Dans les food courts, on débarque à n’importe quelle heure pour manger comme bon nous semble ; on passe commande au comptoir et on file la consommer assis, debout, devant un concert, entre deux verres, ou au milieu d’une performance artistique. A La Felicita, les clients profitent ainsi de concerts, d’expositions, de projections et de gigantesques apéros.

Le Parisian Omnivore District (ou POD) s’est installé dans la cour du BHV Homme, rue du Temple, dans le 4e arrondissement de Paris. / LOLA HAKIMIAN POUR M LE MAGAZINE DU MONDE

Dès lors qu’il n’est plus seulement question de gastronomie mais aussi de divertissement, comment définir ces zones d’alimentation ? « Les nouveaux food courts ne prennent sens que par l’environnement dans lequel ils sont intégrés. Leur succès vient du fait qu’ils proposent une offre culturelle large et qu’ils appréhendent la question de l’alimentation de manière plus qualitative que quantitative », analyse Pierre Raffard, docteur en géographie et codirecteur du Food 2.0 LAB, un collectif de chercheurs et d’universitaires qui s’intéressent à l’alimentation de demain.

De la « restauration culturelle »

Le Ground Control chamboule encore plus les codes de la restauration traditionnelle. Dans ce grand hangar, on déambule entre des ateliers d’expérimentations culturelles (un studio radio, une galerie photo ou encore un vidéodrome), des épiceries et des îlots de restauration autonomes : une sélection de 12 restaurants de poche aux cuisines éclectiques – italienne, africaine, danoise, syrienne ou encore mexicaine. Tous ont été choisis par une direction artistique, une démarche habituelle aux festivals de musique ou aux biennales : « On a mis plus d’un an et demi à boucler le casting ; on voulait créer une famille, bosser avec des gens qui ont choisi la restauration parce qu’ils veulent vraiment faire découvrir leur cuisine », précise Mathilde Girault, responsable éditoriale du lieu.

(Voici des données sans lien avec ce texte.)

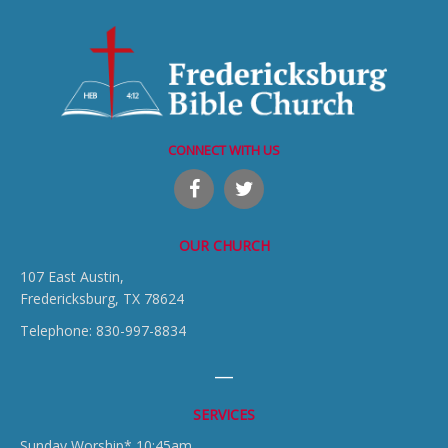
CONNECT WITH US
OUR CHURCH
107 East Austin,
Fredericksburg, TX 78624
Telephone: 830-997-8834
SERVICES
Sunday Worship* 10:45am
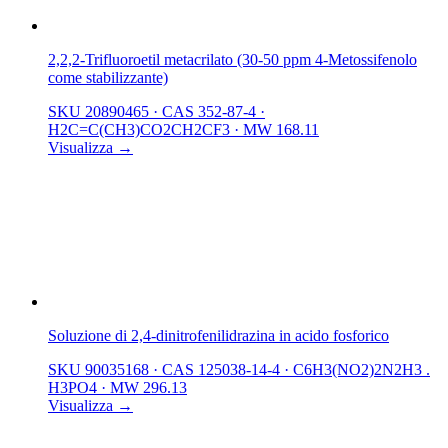
2,2,2-Trifluoroetil metacrilato (30-50 ppm 4-Metossifenolo
come stabilizzante)
SKU 20890465
·
CAS 352-87-4
·
H2C=C(CH3)CO2CH2CF3
·
MW 168.11
Visualizza →
Soluzione di 2,4-dinitrofenilidrazina in acido fosforico
SKU 90035168
·
CAS 125038-14-4
·
C6H3(NO2)2N2H3 .
H3PO4
·
MW 296.13
Visualizza →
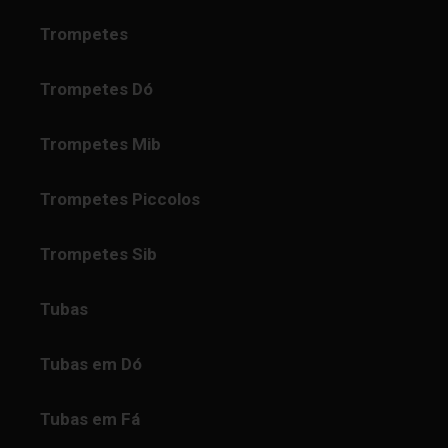
Trompetes
Trompetes Dó
Trompetes Mib
Trompetes Piccolos
Trompetes Sib
Tubas
Tubas em Dó
Tubas em Fá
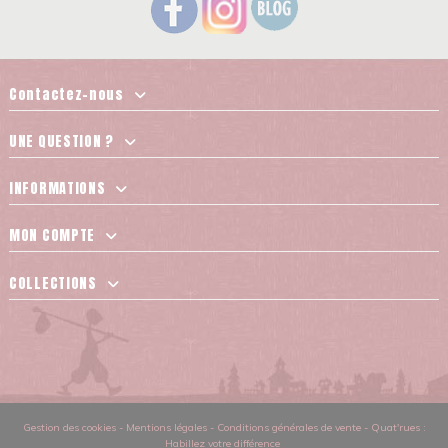
Contactez-nous
UNE QUESTION ?
INFORMATIONS
MON COMPTE
COLLECTIONS
Gestion des cookies
-
Mentions légales
-
Conditions générales de vente
-
Quat'rues :
Habillez votre différence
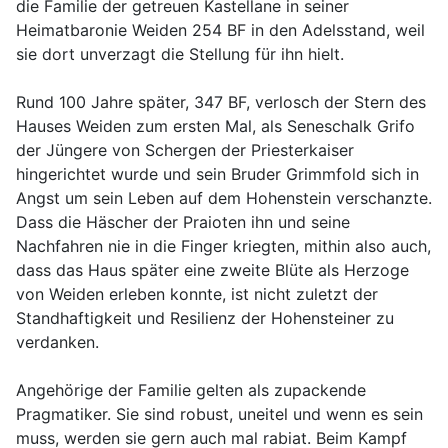
die Familie der getreuen Kastellane in seiner
Heimatbaronie Weiden 254 BF in den Adelsstand, weil
sie dort unverzagt die Stellung für ihn hielt.
Rund 100 Jahre später, 347 BF, verlosch der Stern des
Hauses Weiden zum ersten Mal, als Seneschalk Grifo
der Jüngere von Schergen der Priesterkaiser
hingerichtet wurde und sein Bruder Grimmfold sich in
Angst um sein Leben auf dem Hohenstein verschanzte.
Dass die Häscher der Praioten ihn und seine
Nachfahren nie in die Finger kriegten, mithin also auch,
dass das Haus später eine zweite Blüte als Herzoge
von Weiden erleben konnte, ist nicht zuletzt der
Standhaftigkeit und Resilienz der Hohensteiner zu
verdanken.
Angehörige der Familie gelten als zupackende
Pragmatiker. Sie sind robust, uneitel und wenn es sein
muss, werden sie gern auch mal rabiat. Beim Kampf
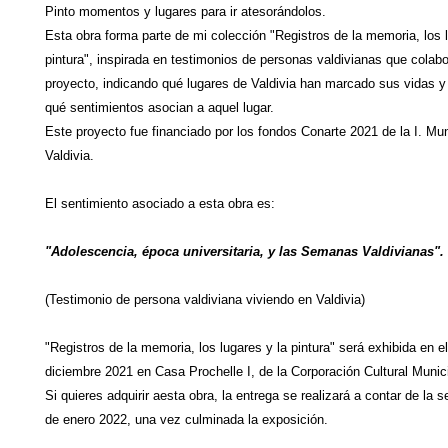
Pinto momentos y lugares para ir atesorándolos.
Esta obra forma parte de mi colección "Registros de la memoria, los l
pintura", inspirada en testimonios de personas valdivianas que colab
proyecto, indicando qué lugares de Valdivia han marcado sus vidas y
qué sentimientos asocian a aquel lugar.
Este proyecto fue financiado por los fondos Conarte 2021 de la I. Mun
Valdivia.
El sentimiento asociado a esta obra es:
"Adolescencia, época universitaria, y las Semanas Valdivianas".
(Testimonio de persona valdiviana viviendo en Valdivia)
"Registros de la memoria, los lugares y la pintura" será exhibida en 
diciembre 2021 en Casa Prochelle I, de la Corporación Cultural Munici
Si quieres adquirir aesta obra, la entrega se realizará a contar de l
de enero 2022, una vez culminada la exposición.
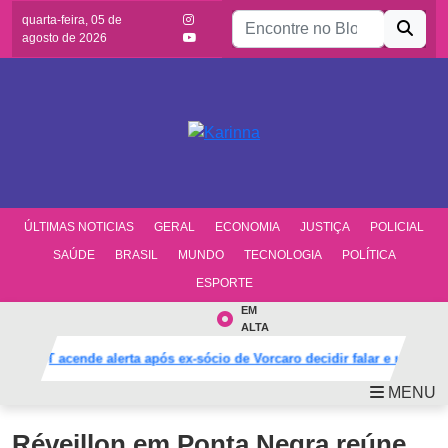
Buscar por:
quarta-feira, 05 de
agosto de 2026
ÚLTIMAS NOTICIAS
GERAL
ECONOMIA
JUSTIÇA
POLICIAL
SAÚDE
BRASIL
MUNDO
TECNOLOGIA
POLÍTICA
ESPORTE
EM
ALTA
PT acende alerta após ex-sócio de Vorcaro decidir falar e mudar de
MENU
Réveillon em Ponta Negra reúne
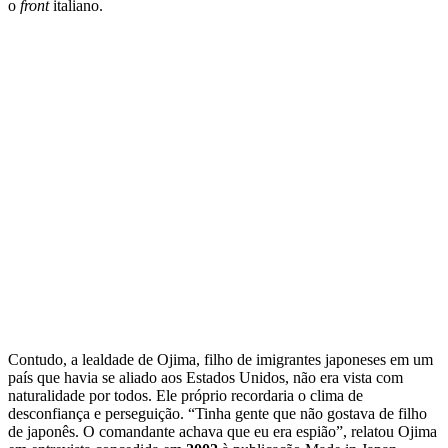
o
front
italiano.
Contudo, a lealdade de Ojima, filho de imigrantes japoneses em um
país que havia se aliado aos Estados Unidos, não era vista com
naturalidade por todos. Ele próprio recordaria o clima de
desconfiança e perseguição. “Tinha gente que não gostava de filho
de japonês. O comandante achava que eu era espião”, relatou Ojima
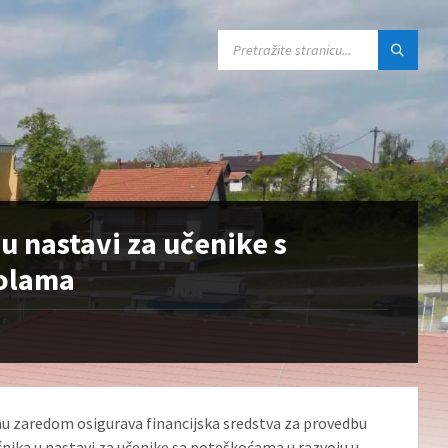
SEARCH:
 nastavi za učenike s
kolama
u zaredom osigurava financijska sredstva za provedbu
ika u nastavi za učenike sa poteškoćama u razvoju u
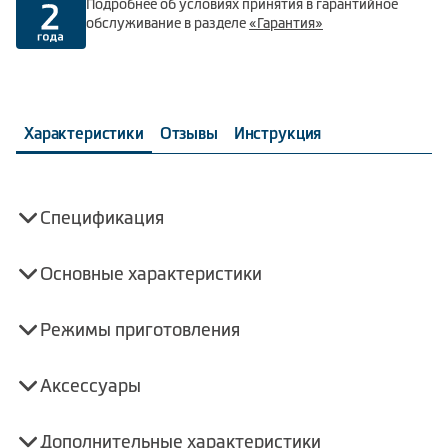
Подробнее об условиях принятия в гарантийное
обслуживание в разделе
«Гарантия»
Характеристики
Отзывы
Инструкция
Спецификация
Основные характеристики
Режимы приготовления
Аксессуары
Дополнительные характеристики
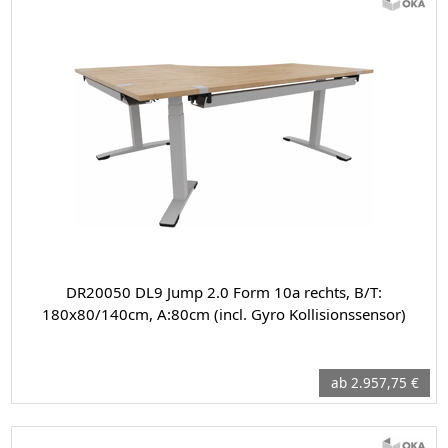
DR20050 DL9 Jump 2.0 Form 10a rechts, B/T:
180x80/140cm, A:80cm (incl. Gyro Kollisionssensor)
ab 2.957,75 €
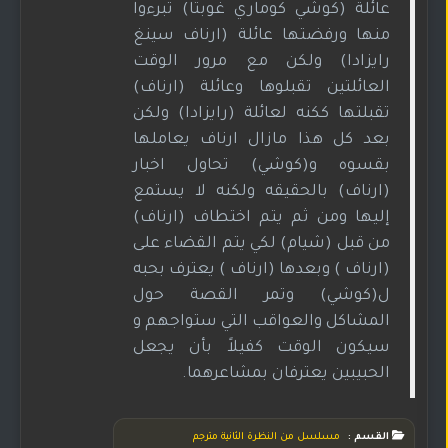
عائلة (كوشي كوماري غوبتا) تبرءوا
منها ورفضتها عائلة (ارناف سينغ
رايزادا) ولكن مع مرور الوقت
العائلتين تقبلوها وعائلة (ارناف)
تقبلتها ككنه لعائلة (رايزادا) ولكن
بعد كل هذا مازال ارناف يعاملها
بقسوه و(كوشي) تحاول اخبار
(ارناف) بالحقيقه ولكنه لا يستمع
إليها ومن ثم يتم اختطاف (ارناف)
من قبل (شيام) لكي يتم القضاء على
(ارناف ) وبعدها (ارناف ) يعترف بحبه
ل(كوشي) وتمر القصة حول
المشاكل والعواقب التي ستواجهم و
سيكون الوقت كفيلاً بأن يجعل
الحبيبين يعترفان بمشاعرهما.
القسم :
مسلسل من النظرة الثانية مترجم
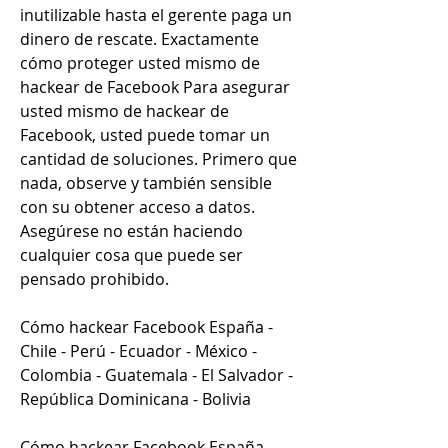
inutilizable hasta el gerente paga un 
dinero de rescate. Exactamente 
cómo proteger usted mismo de 
hackear de Facebook Para asegurar 
usted mismo de hackear de 
Facebook, usted puede tomar un 
cantidad de soluciones. Primero que 
nada, observe y también sensible 
con su obtener acceso a datos. 
Asegúrese no están haciendo 
cualquier cosa que puede ser 
pensado prohibido.
Cómo hackear Facebook España - 
Chile - Perú - Ecuador - México - 
Colombia - Guatemala - El Salvador - 
República Dominicana - Bolivia
Cómo hackear Facebook España - 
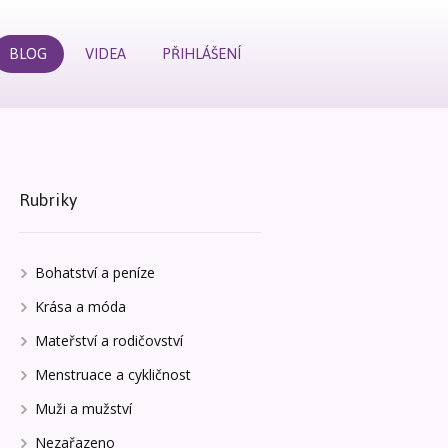
BLOG
VIDEA
PŘIHLÁŠENÍ
Rubriky
Bohatství a peníze
Krása a móda
Mateřství a rodičovství
Menstruace a cykličnost
Muži a mužství
Nezařazeno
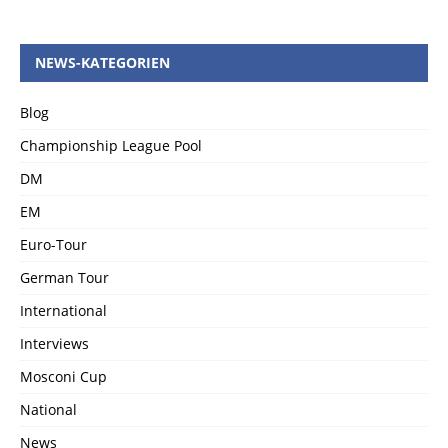
NEWS-KATEGORIEN
Blog
Championship League Pool
DM
EM
Euro-Tour
German Tour
International
Interviews
Mosconi Cup
National
News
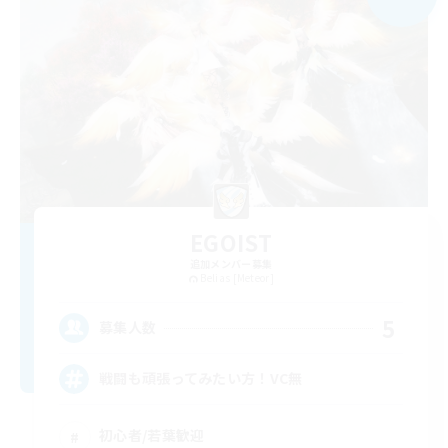
EGOIST
追加メンバー募集
Belias [Meteor]
5
募集人数
戦闘も頑張ってみたい方！VC無
初心者/若葉歓迎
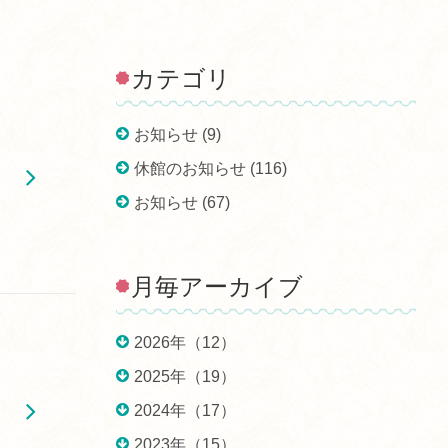
カテゴリ
お知らせ (9)
休館のお知らせ (116)
お知らせ (67)
月毎アーカイブ
2026年（12）
2025年（19）
2024年（17）
2023年（15）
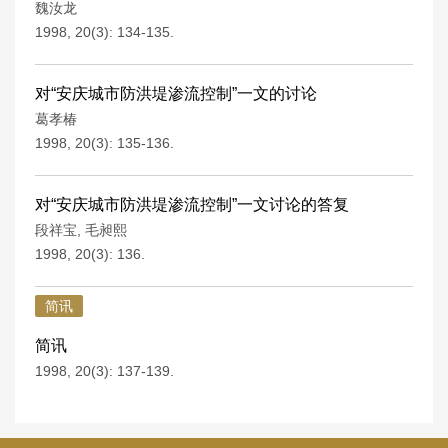
魏汝龙
1998, 20(3): 134-135.
对“安庆城市防洪堤渗流控制”一文的讨论
葛孝椿
1998, 20(3): 135-136.
对“安庆城市防洪堤渗流控制”一文讨论的答复
段祥宝
,
毛昶熙
1998, 20(3): 136.
简讯
简讯
1998, 20(3): 137-139.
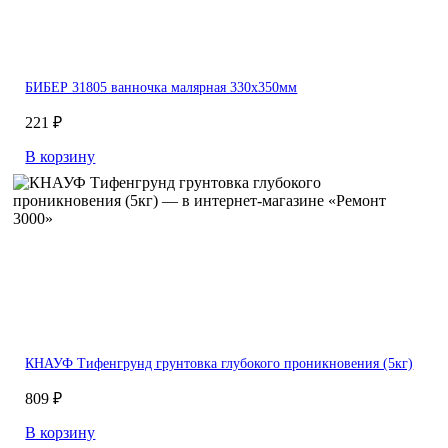
БИБЕР 31805 ванночка малярная 330х350мм
221 ₽
В корзину
КНАУФ Тифенгрунд грунтовка глубокого проникновения (5кг)
809 ₽
В корзину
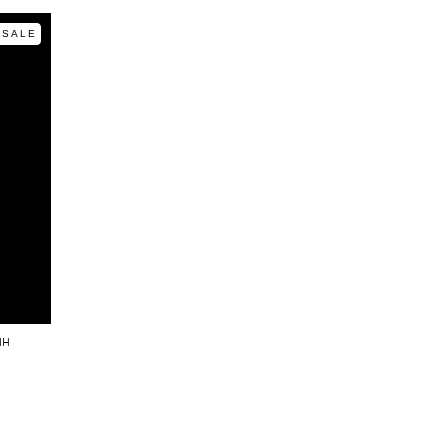
SALE
ин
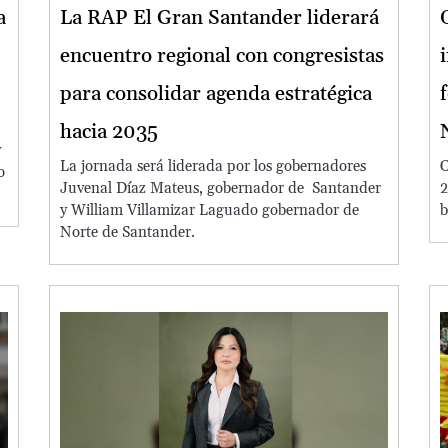
a
La RAP El Gran Santander liderará
encuentro regional con congresistas
para consolidar agenda estratégica
hacia 2035
y
La jornada será liderada por los gobernadores
C
o
Juvenal Díaz Mateus, gobernador de Santander
2
y William Villamizar Laguado gobernador de
b
Norte de Santander.
Image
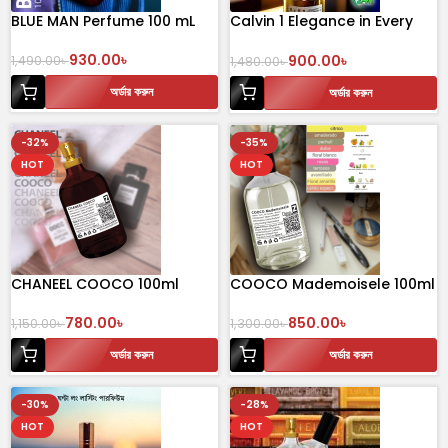
BLUE MAN Perfume 100 mL
Calvin 1 Elegance in Every
Drop
930.00
৳
900.00
৳
1,490.00
৳
1,480.00
৳
অর্ডার করুন
অর্ডার করুন
-32%
-35%
HOT
HOT
CHANEEL COOCO 100ml
COOCO Mademoisele 100ml
780.00
৳
850.00
৳
1,150.00
৳
1,300.00
৳
অর্ডার করুন
অর্ডার করুন
-30%
-28%
HOT
HOT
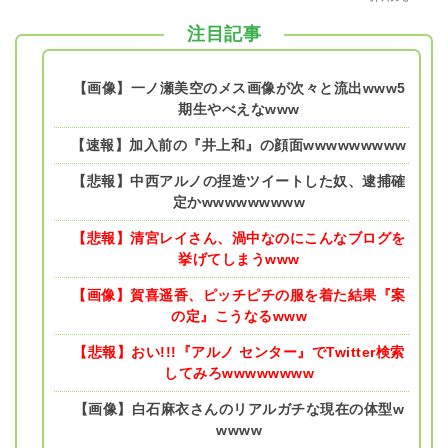
注目記事
【画像】一ノ瀬美空のメス画像が次々と流出www5
期生やべえなwww
【速報】加入前の『井上和』の顔面wwwwwwwww
【悲報】中西アルノの捏造ツイートした奴、逮捕確
定かwwwwwwwww
【悲報】清宮レイさん、渦中なのにこんなブログを
挙げてしまうwww
【画像】賀喜遥香、ピッチピチの服を着た結果『案
の定』こうなるwww
【悲報】おい!!!『アルノ センター』でTwitter検索
してみろwwwwwwww
【画像】白石麻衣さんのリアルガチな現在の体型w
wwww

A Ground Control, implanté dans une friche de la SNCF près de la gare de Lyon, on trouve une grande diversité d’offres culinaires. / LOLA HAKIMIAN POUR M LE MAGAZINE DU MONDE

Un concept de « restauration culturelle » qui séduit parce qu’elle porte la promesse de donner plus de sens à ce que l’on mange, au moment où on le mange. A Lyon, le food court La Commune se présente « comme une coloc’ géante dans laquelle on partage la bonne humeur avec une tribu improbable autour d’une cuisine de chefs inspirés ». Une extension de plus du domaine de la gastronomie.